Microsoft has today announced a new artificial intelligence integration in Azure Media Services. New AI tools expand on the ability of Azure Media Services Video Indexer for transcribing multilingual speech and recognizing animated characters.

Video Indexer was launched at IBC a year ago and automatically creates metadata through user media. It achieves this by transcribing the video in any of 10 languages supported in Microsoft Translator. This allows the indexer to add subtitles to the file.

VI also leverages facial recognition technology to detect all people in the video. If the person/s are well known enough, the app will assign a name tag. Alternatively, users can add the name themselves.

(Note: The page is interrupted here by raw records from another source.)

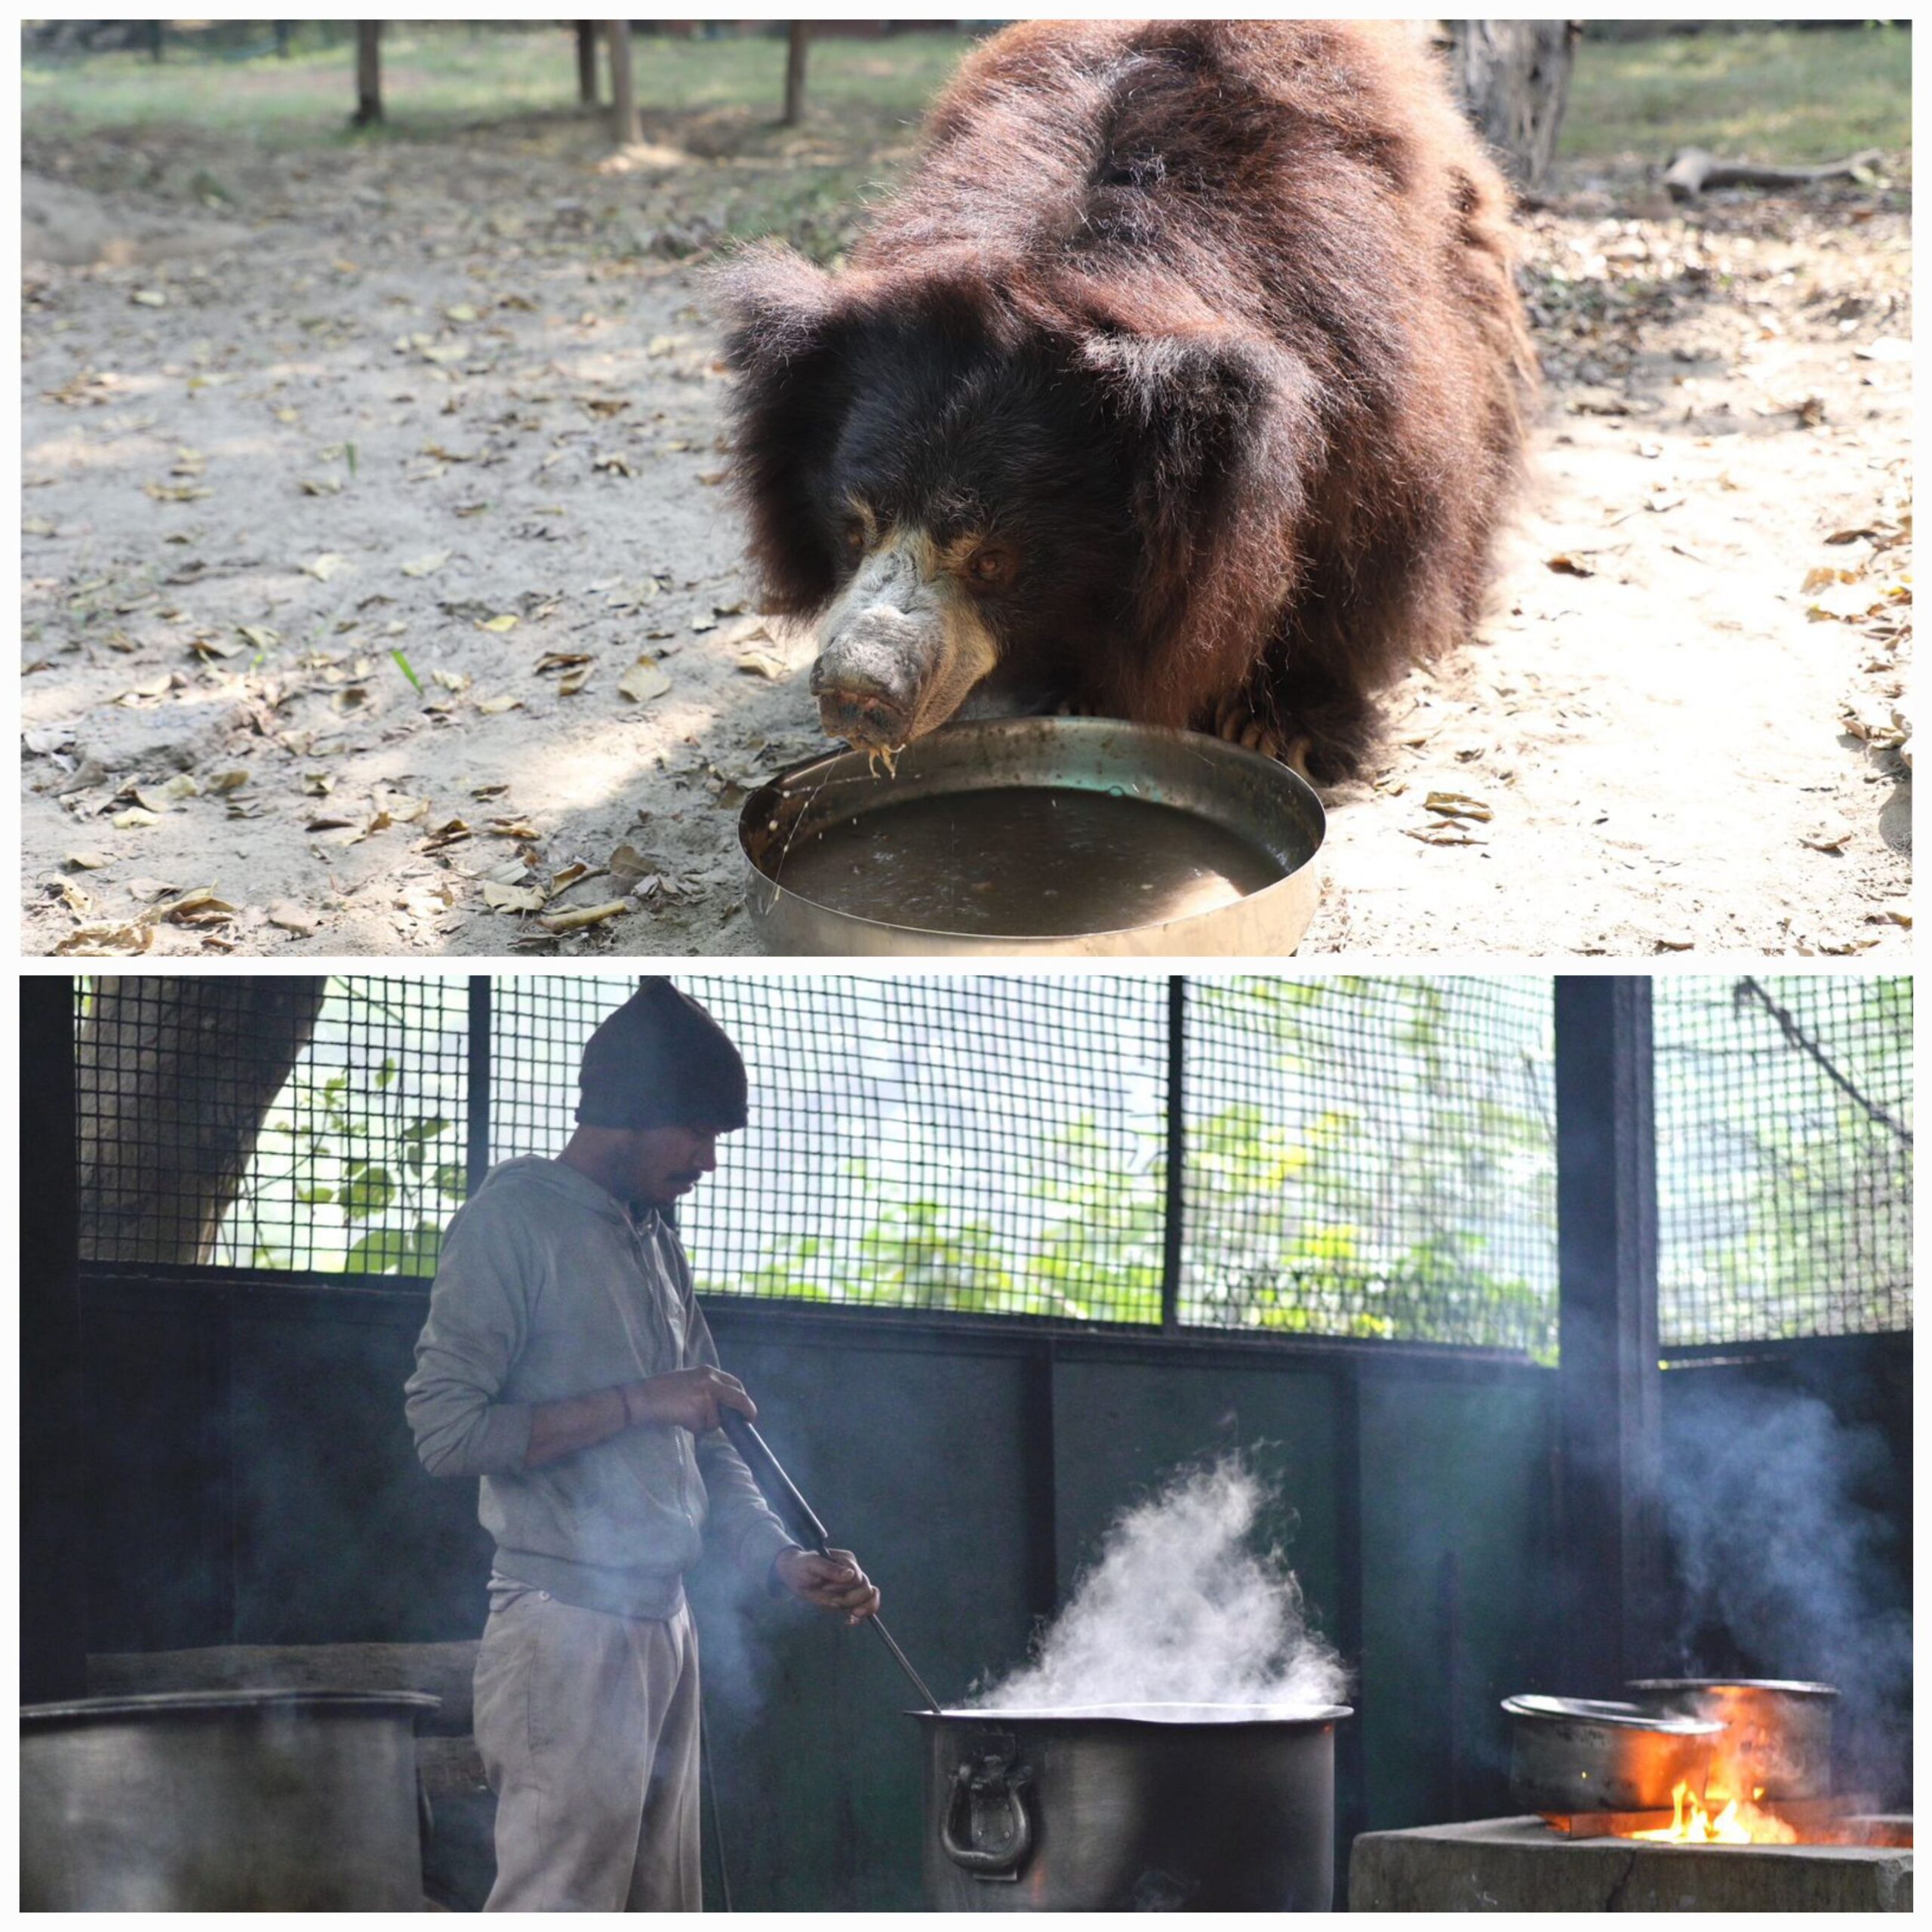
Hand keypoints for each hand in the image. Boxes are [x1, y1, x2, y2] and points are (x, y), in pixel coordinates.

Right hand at [627, 1366, 755, 1435]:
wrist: (641, 1398)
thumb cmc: (661, 1391)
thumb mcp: (690, 1381)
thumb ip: (707, 1389)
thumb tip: (723, 1406)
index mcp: (709, 1371)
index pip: (735, 1384)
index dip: (743, 1398)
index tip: (745, 1409)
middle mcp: (710, 1380)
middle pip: (739, 1399)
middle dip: (746, 1411)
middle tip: (747, 1421)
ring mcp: (705, 1395)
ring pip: (717, 1419)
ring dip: (705, 1424)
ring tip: (685, 1416)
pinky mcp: (698, 1411)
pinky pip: (703, 1428)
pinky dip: (694, 1428)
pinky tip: (681, 1420)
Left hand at [776, 1547, 880, 1624]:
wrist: (795, 1574)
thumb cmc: (802, 1567)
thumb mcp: (811, 1565)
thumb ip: (829, 1569)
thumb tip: (850, 1575)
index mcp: (846, 1560)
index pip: (856, 1577)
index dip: (843, 1587)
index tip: (824, 1588)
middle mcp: (854, 1571)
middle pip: (866, 1589)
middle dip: (849, 1599)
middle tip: (831, 1601)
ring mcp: (854, 1585)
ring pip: (871, 1597)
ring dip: (859, 1608)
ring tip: (848, 1615)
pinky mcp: (851, 1597)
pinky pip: (866, 1606)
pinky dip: (862, 1615)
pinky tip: (850, 1621)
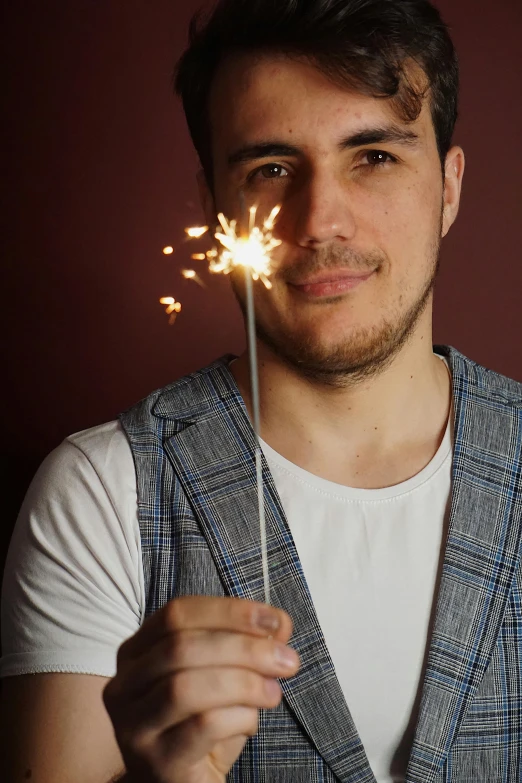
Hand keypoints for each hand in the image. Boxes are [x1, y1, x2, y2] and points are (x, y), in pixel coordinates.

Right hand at [103, 596, 299, 782]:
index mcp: (137, 650)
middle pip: (181, 647)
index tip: (274, 620)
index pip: (177, 613)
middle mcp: (125, 684)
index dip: (229, 611)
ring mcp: (133, 725)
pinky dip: (238, 716)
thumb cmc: (201, 723)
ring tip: (273, 692)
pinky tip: (251, 721)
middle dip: (244, 648)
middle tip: (286, 660)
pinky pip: (200, 727)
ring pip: (185, 687)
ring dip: (243, 683)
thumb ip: (247, 644)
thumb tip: (279, 624)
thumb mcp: (225, 675)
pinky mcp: (154, 761)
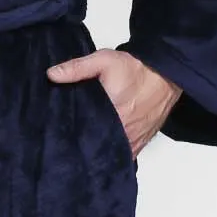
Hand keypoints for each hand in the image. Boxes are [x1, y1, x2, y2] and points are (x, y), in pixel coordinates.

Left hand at [45, 48, 181, 158]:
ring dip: (97, 152)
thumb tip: (51, 75)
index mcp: (110, 116)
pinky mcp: (140, 143)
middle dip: (82, 147)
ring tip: (81, 149)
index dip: (70, 139)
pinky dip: (112, 154)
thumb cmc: (135, 68)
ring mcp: (133, 141)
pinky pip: (124, 156)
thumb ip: (77, 68)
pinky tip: (101, 151)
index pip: (84, 136)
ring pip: (109, 155)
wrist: (165, 74)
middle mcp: (123, 133)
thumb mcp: (103, 61)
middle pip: (95, 148)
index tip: (58, 138)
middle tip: (66, 144)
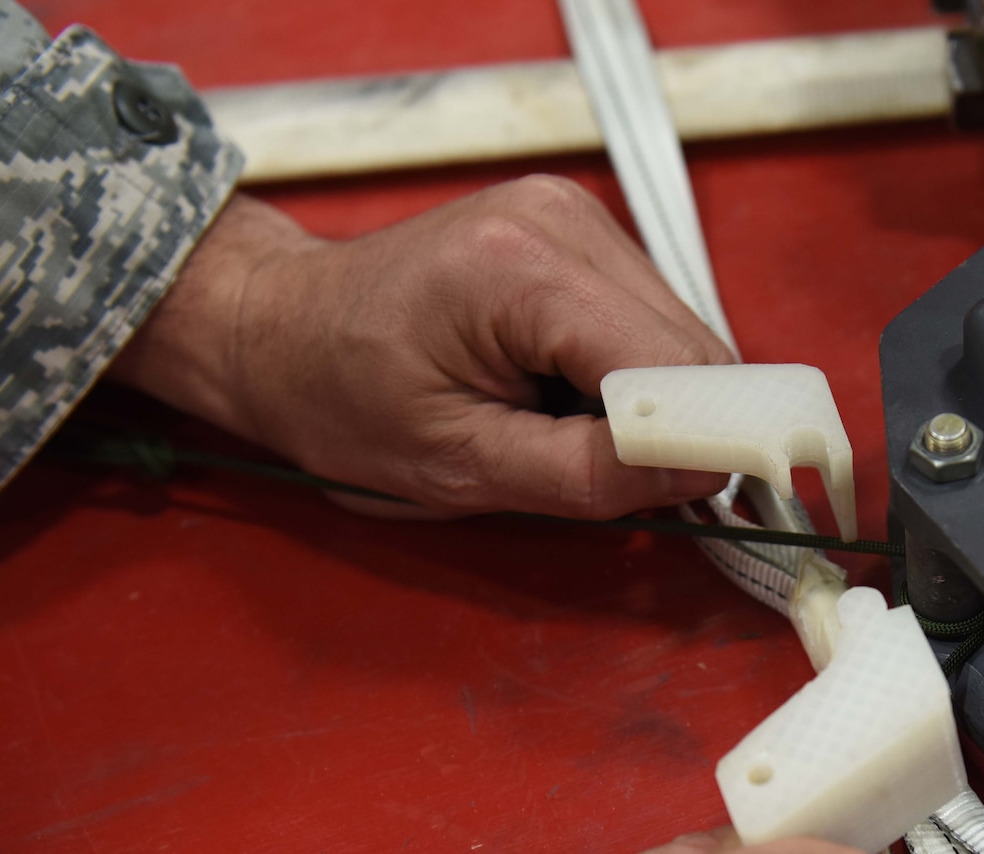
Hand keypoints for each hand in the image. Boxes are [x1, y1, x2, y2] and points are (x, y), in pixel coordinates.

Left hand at [109, 178, 732, 518]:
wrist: (281, 330)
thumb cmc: (340, 396)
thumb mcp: (458, 464)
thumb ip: (586, 471)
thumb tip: (702, 475)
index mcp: (521, 267)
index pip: (670, 365)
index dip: (699, 443)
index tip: (700, 506)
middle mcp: (561, 220)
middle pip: (693, 347)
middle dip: (682, 428)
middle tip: (620, 489)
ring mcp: (573, 215)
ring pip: (684, 336)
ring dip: (658, 404)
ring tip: (568, 433)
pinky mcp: (577, 231)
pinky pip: (652, 320)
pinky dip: (635, 376)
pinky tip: (568, 397)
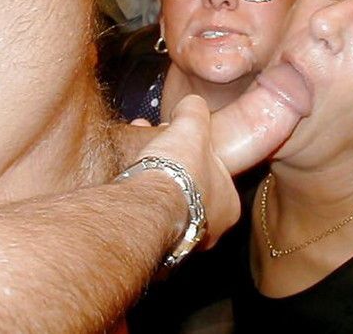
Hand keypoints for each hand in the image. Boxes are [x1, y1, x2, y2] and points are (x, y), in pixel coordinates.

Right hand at [136, 95, 239, 248]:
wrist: (145, 209)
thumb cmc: (179, 171)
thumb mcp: (192, 127)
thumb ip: (194, 112)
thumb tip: (192, 103)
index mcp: (229, 205)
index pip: (217, 175)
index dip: (197, 153)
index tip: (178, 142)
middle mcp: (210, 230)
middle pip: (190, 189)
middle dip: (171, 165)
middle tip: (153, 148)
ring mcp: (181, 244)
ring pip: (167, 204)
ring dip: (153, 180)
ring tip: (132, 158)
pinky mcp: (152, 250)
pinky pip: (147, 217)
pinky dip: (138, 198)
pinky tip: (123, 182)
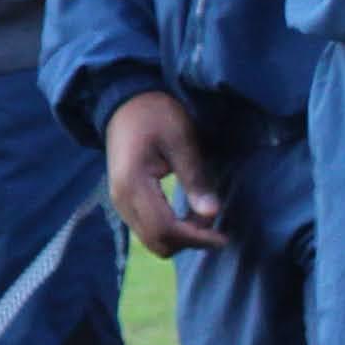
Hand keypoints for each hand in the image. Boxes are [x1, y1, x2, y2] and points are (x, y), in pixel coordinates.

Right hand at [99, 90, 222, 255]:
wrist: (125, 102)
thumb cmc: (156, 115)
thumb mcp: (181, 140)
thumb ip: (195, 177)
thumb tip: (212, 214)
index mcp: (133, 184)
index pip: (165, 228)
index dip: (196, 238)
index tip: (224, 237)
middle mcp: (121, 200)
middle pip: (157, 241)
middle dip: (189, 242)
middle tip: (217, 228)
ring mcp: (120, 203)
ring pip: (152, 239)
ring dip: (180, 238)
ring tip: (205, 219)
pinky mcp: (124, 202)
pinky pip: (147, 229)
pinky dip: (171, 230)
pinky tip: (189, 216)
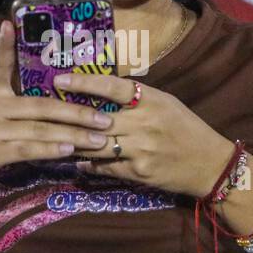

At IBC 2019 today, Microsoft celebrated VI’s anniversary with two new preview features. The first is animated character recognition. Microsoft explains standard AI models do not handle animated faces well, because they are typically designed for human faces.

Azure Media Services Video Indexer is combining with Azure Customer Vision to create new AI models that automatically detect animated characters:

“These models are integrated into a single pipeline, which allows anyone to use the service without any previous machine learning skills. The results are available through the no-code Video Indexer portal or the REST API for easy integration into your own applications.”

Multilingual Transcription

Microsoft has also brought multilingual detection and transcription to preview in Azure Media Services Video Indexer. Audio mixed across multiple language is increasingly common. Microsoft says most text-to-speech solutions need language to be specified before transcription.

“Our new automatic spoken language identification for multiple content feature leverages machine learning technology to identify the different languages used in a media asset. Once detected, each language segment undergoes an automatic transcription process in the language identified, and all segments are integrated back together into one transcription file consisting of multiple languages.”